# red tailed black shark



## derick

hi to fish people my name is derick i've been keeping tropical fish for a while now i have a( r.t.b shark) he is a bully all he does is chase all the other fish and eat, but his colour is brilliant i will try to post a pic or two.


----------



## colliemerles

he is nice Derick,,,,,,,,,my parents had fish tanks,,, they had angel fish that i liked ,and i think they had black mollys ,( think thats what they were called,) guppies and them neon tetras,,( sorry not sure how to spell it,) they are pretty to look at,,,,a tank fall of nice coloured fish,,,


----------



## Debbie

Lovely fella - my favourite tropical fish out of all of them - hes a stunner but I also found them to be bullies sometimes


----------



## Witchy

I used to have one of those in my 3ft set up but as he was bigger than everything else he used to play 'the big I am!!' card.

I stuck him in my 6ft set up and that soon calmed him down. He is approx 3" and I have a bala shark in there that is three times his length.

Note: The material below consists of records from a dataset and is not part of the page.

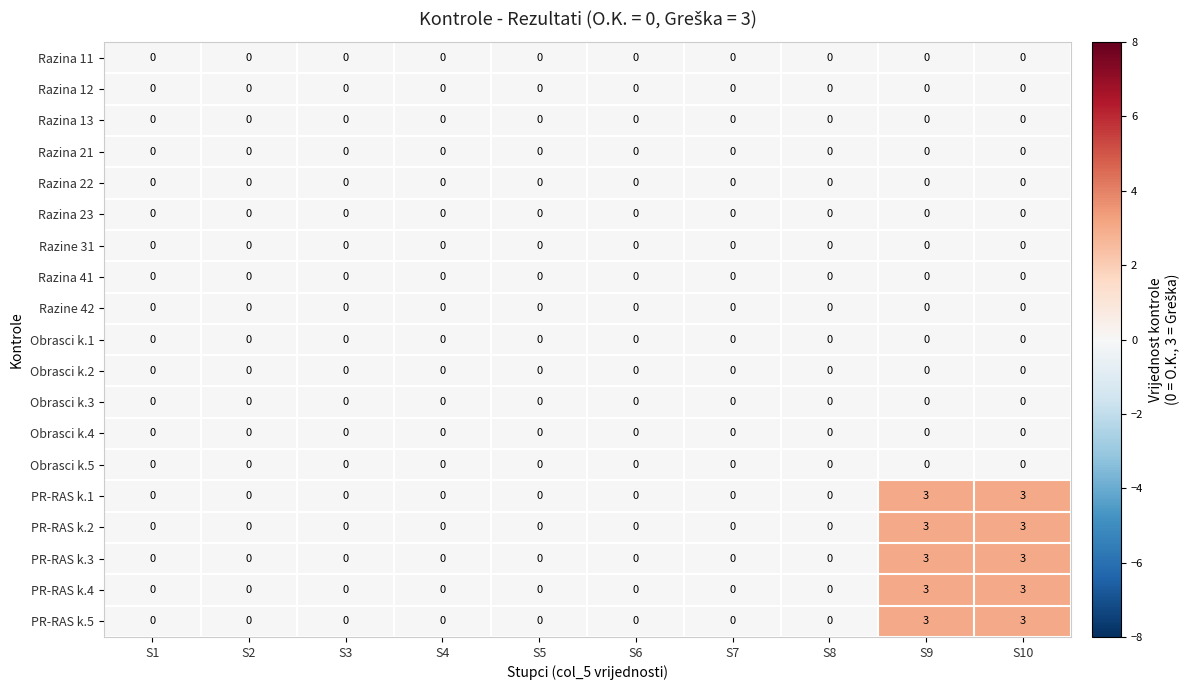

What is the sum of the PR-RAS k.3 values at S2 and S9?

3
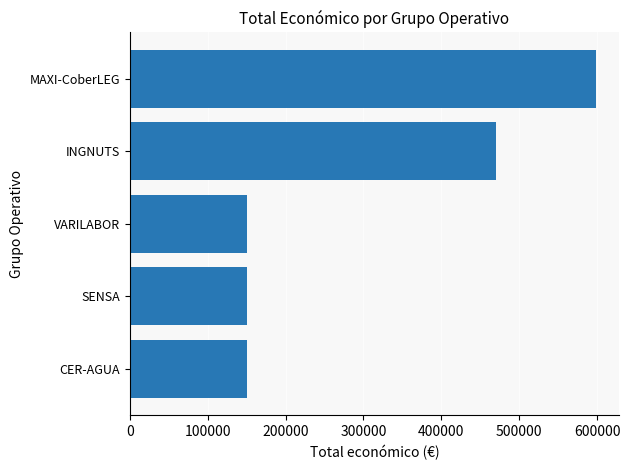

Where is the data nearest to the value 374304?

INGNUTS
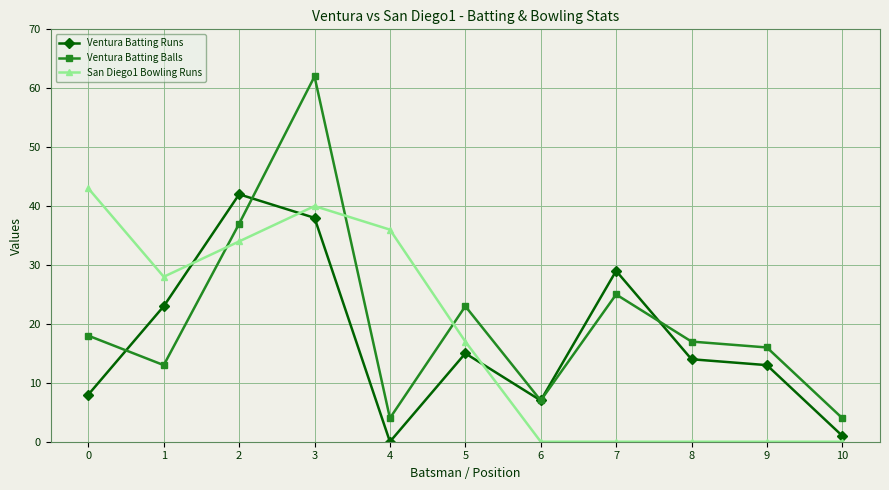

What is the value of the Ventura Batting Runs point at the 3rd from the left?

42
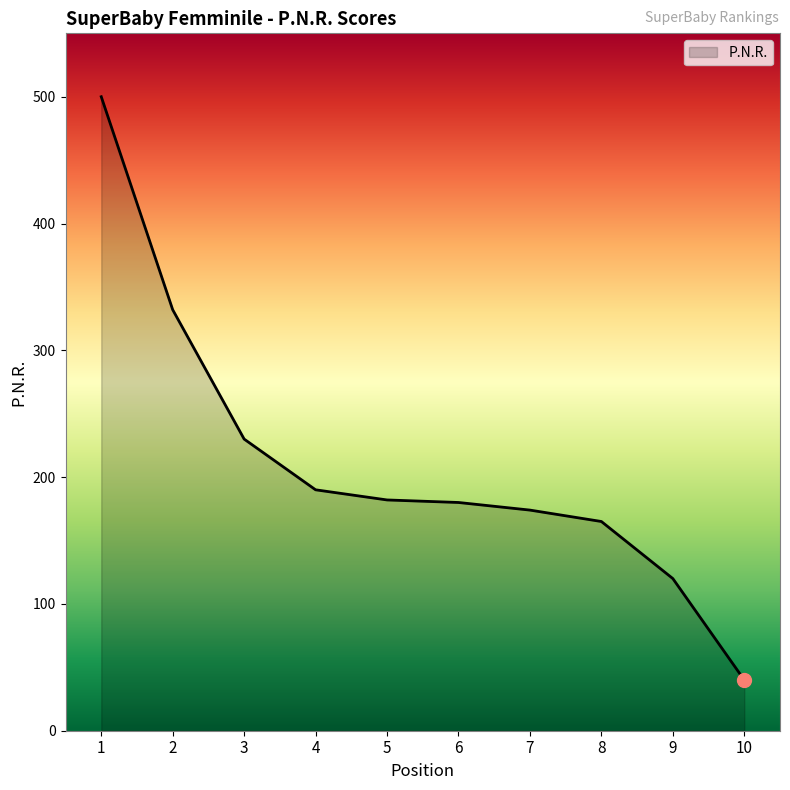

The value at 6 is 180. True or false?

True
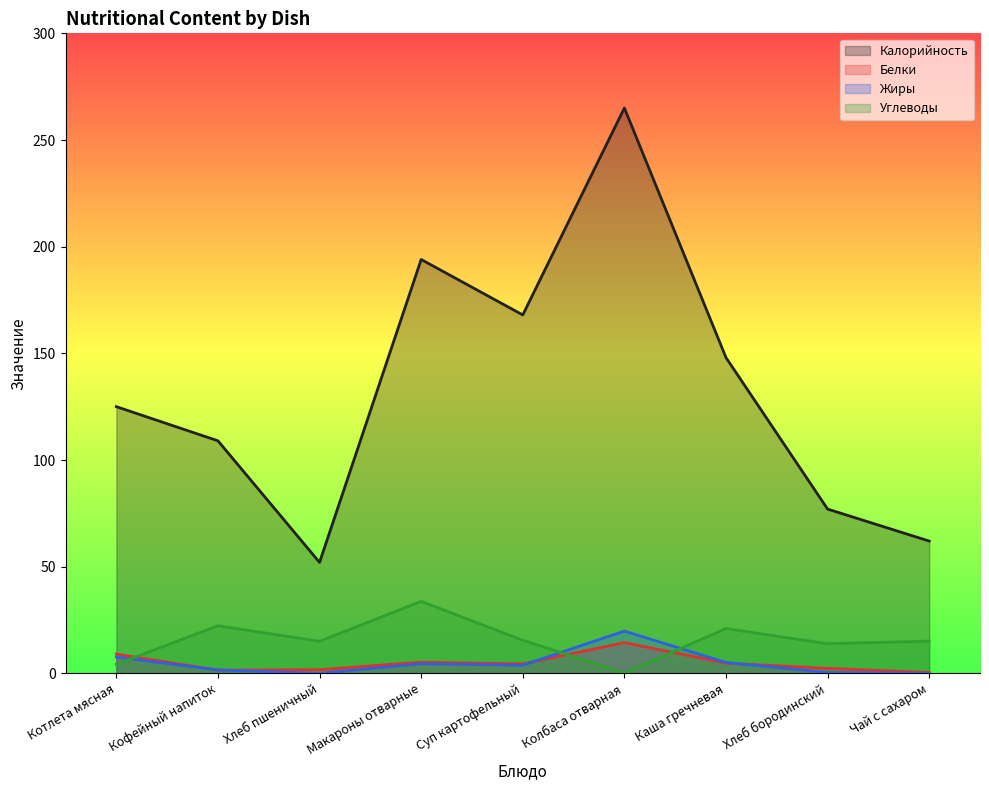

Where is Углеводы nearest to the value 16?

Суп картофельный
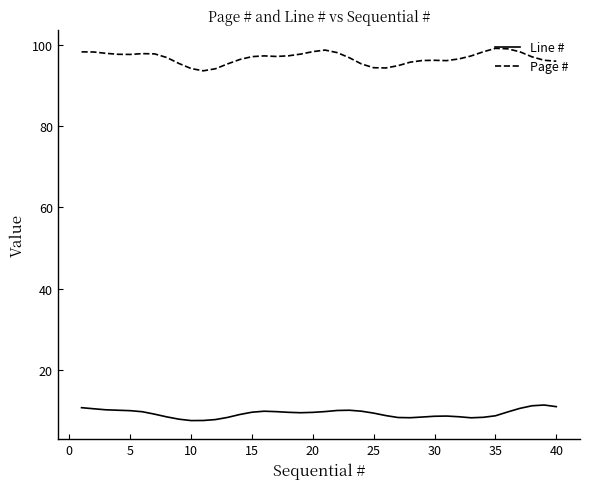

True or false: Line # and Page # intersect in this chart.

False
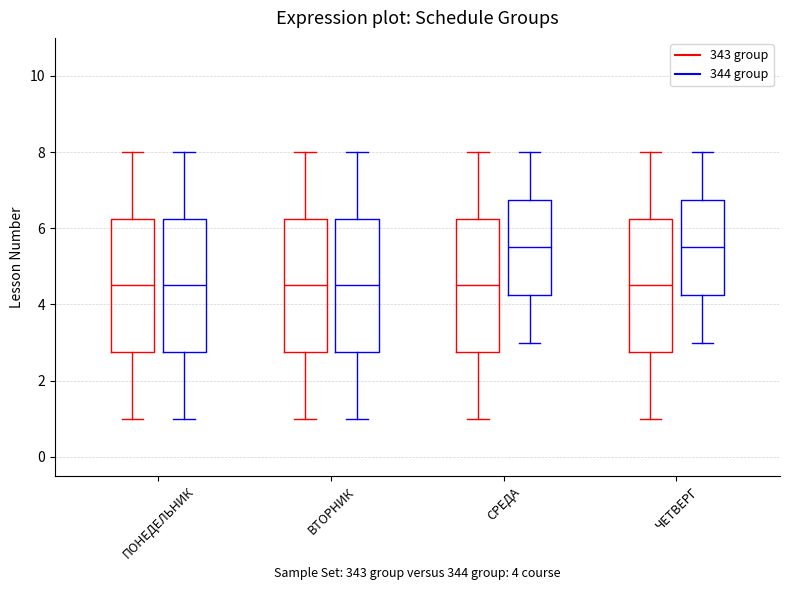

Reading left to right, read every box against the y-axis: the position of its median line, the range the box covers, and the ends of its whiskers. The values are not printed on the chart, so give them approximately, as read against the axis.

ПОНЕДЕЛЬНИК (343 group): median 4.6, box 2.8 to 6.2, whiskers 1.0 to 8.0
ПОНЕДЕЛЬНИК (344 group): median 4.6, box 2.8 to 6.2, whiskers 1.0 to 8.0
ВТОРНИК (343 group): median 4.6, box 2.8 to 6.2, whiskers 1.0 to 8.0
ВТОРНИК (344 group): median 4.6, box 2.8 to 6.2, whiskers 1.0 to 8.0
СРЕДА (343 group): median 4.6, box 2.8 to 6.2, whiskers 1.0 to 8.0
СРЕДА (344 group): median 5.6, box 4.2 to 6.8, whiskers 3.0 to 8.0
ЧЕТВЕРГ (343 group): median 4.6, box 2.8 to 6.2, whiskers 1.0 to 8.0
ЧЕТВЕРГ (344 group): median 5.6, box 4.2 to 6.8, whiskers 3.0 to 8.0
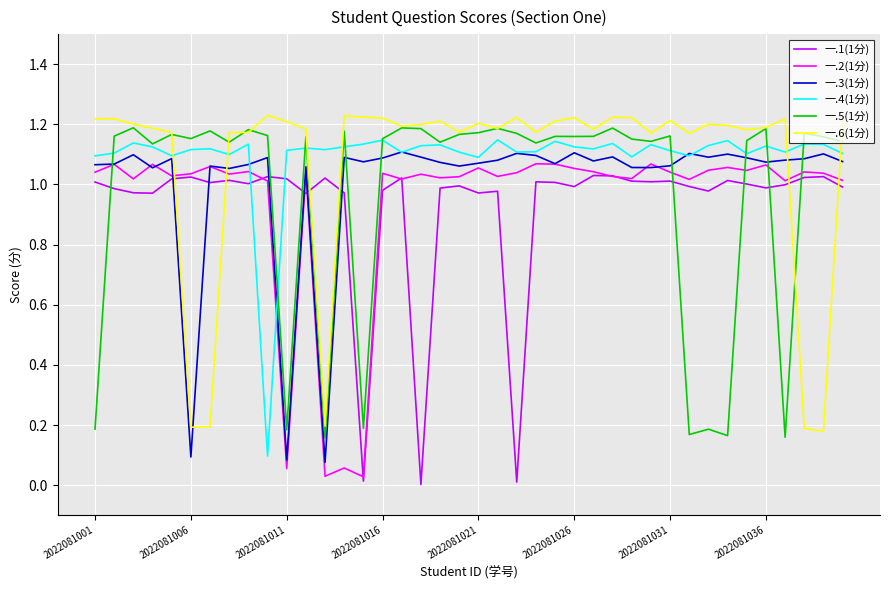

What are all the series names shown in the legend?

一.1(1分), 一.2(1分), 一.3(1分), 一.4(1分), 一.5(1分), 一.6(1分)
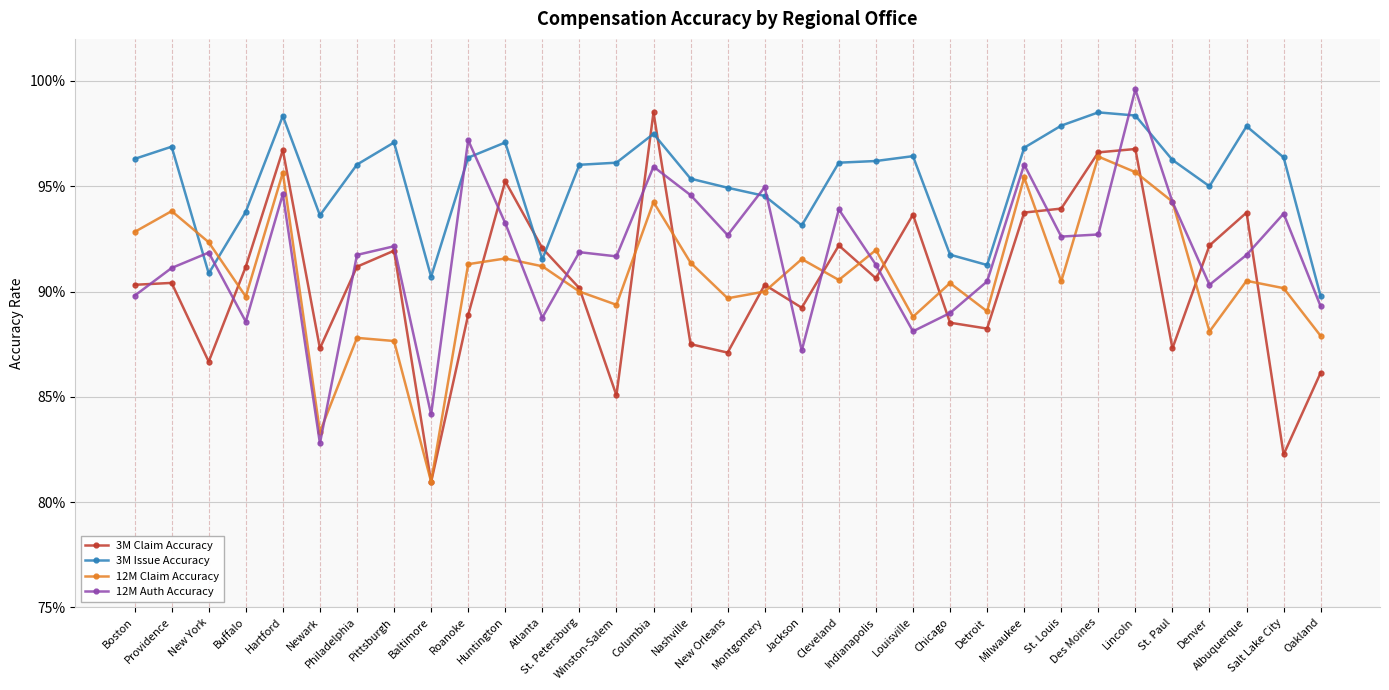

Does the chart have visible grid lines?

Yes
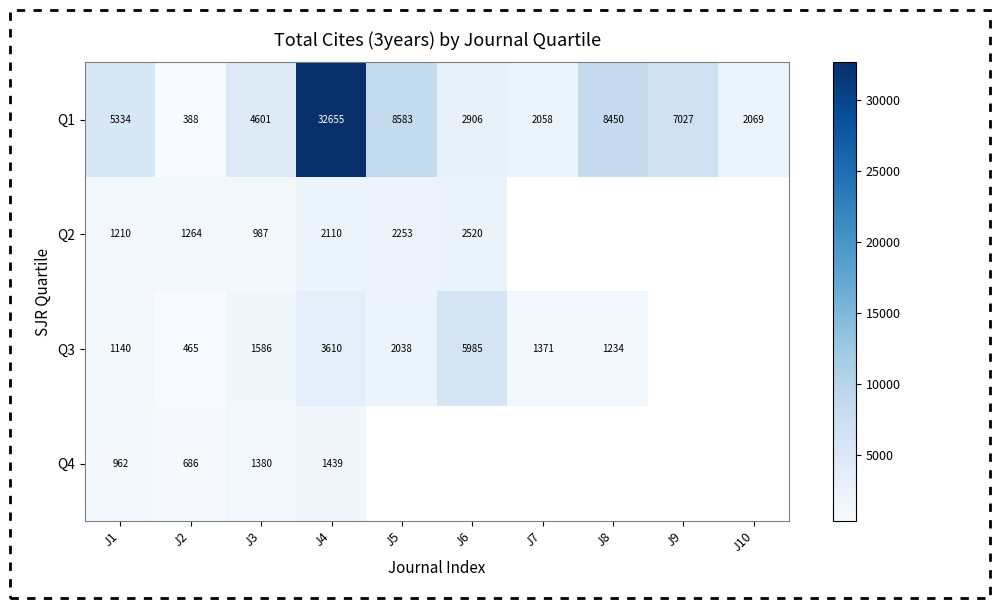

What is the maximum value for Q1?

32655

the words "NOW BEHAVE" were shouted when he went in there. 
He's now a well behaved little shark with his HUGE tank mates


----------



## swinnk8

RTB's are quite territorial at times and are best kept in as big a tank as possible,prefereably 4ft. They are fin nippers are nocturnal andshould be given plenty of hiding space to calm their behaviour.


----------



## georges mummy

i had a black one and an albino one. the black one killed the albino. big bully he was.
still i think they are beautiful fish.
in the last 2 tanks i had were small tropicals, (angels, gouramis etc).
in the other were 4 red bellied piranhas.


----------



## lalala

its been a long time since i had tropical fish but if i remember correctly our red tail was a night mare.Dont think pet shops give enough advice on fish.I made big mistake buying "blind cave fish" they were little sods.LOL


----------



## PugMan=)

I Used To Have One Of Them ... He Used To Bully His Little Mate .. called rodney ... he was called del boy


----------



## GmDogTrnr

wow hes nice i have one also hes is with my angel fish and they just go to there respective corners


----------



## Guest

Nice piccy! Red tailed black sharks are well known for their boisterous behaviour however this can be lessened to an extent by providing plenty of cover in the form of plants and bogwood.


----------



## Superpettoysrus.com

Pleccy said:


> Nice piccy! Red tailed black sharks are well known for their boisterous behaviour however this can be lessened to an extent by providing plenty of cover in the form of plants and bogwood.


Would this work for red finned sharks??

I bought one just the other day and im beginning to think i really shouldnt have. I had read up about them but from what i read it was ok to keep them on their own in a community aquarium...big mistake.

Ive only got a 2ft tank and he has taken to sleeping in my crocodile skull with the plec, they dont mind sharing which is weird. But he bullies all m,y other fish chasing them round and since i put him in i have had 2 torn fins....not nipped but slit if you know what i mean

I have 2 plants in their im meant to be getting another much bushier one...maybe that will help


----------



## Guest

Superpettoysrus.com said:


> Would this work for red finned sharks??
> 
> I bought one just the other day and im beginning to think i really shouldnt have. I had read up about them but from what i read it was ok to keep them on their own in a community aquarium...big mistake.
> 
> Ive only got a 2ft tank and he has taken to sleeping in my crocodile skull with the plec, they dont mind sharing which is weird. But he bullies all m,y other fish chasing them round and since i put him in i have had 2 torn fins....not nipped but slit if you know what i mean
> 
> I have 2 plants in their im meant to be getting another much bushier one...maybe that will help


Adding more decor would certainly help although you will need a bigger tank in the near future as these fish can grow to 15cm/6". Almost all freshwater sharks will show aggressive behaviour.


----------



## Superpettoysrus.com

The guy in the shop that sold me the shark and the plec said i can take them back when they grow to big for my tank...its a lovely little aquatic shop mind with marine fish in and allsorts...i spend ages in there and have to be removed by my OH


----------



## Guest

Superpettoysrus.com said:


> The guy in the shop that sold me the shark and the plec said i can take them back when they grow to big for my tank...its a lovely little aquatic shop mind with marine fish in and allsorts...i spend ages in there and have to be removed by my OH


That's fine, sounds like a good shop.


----------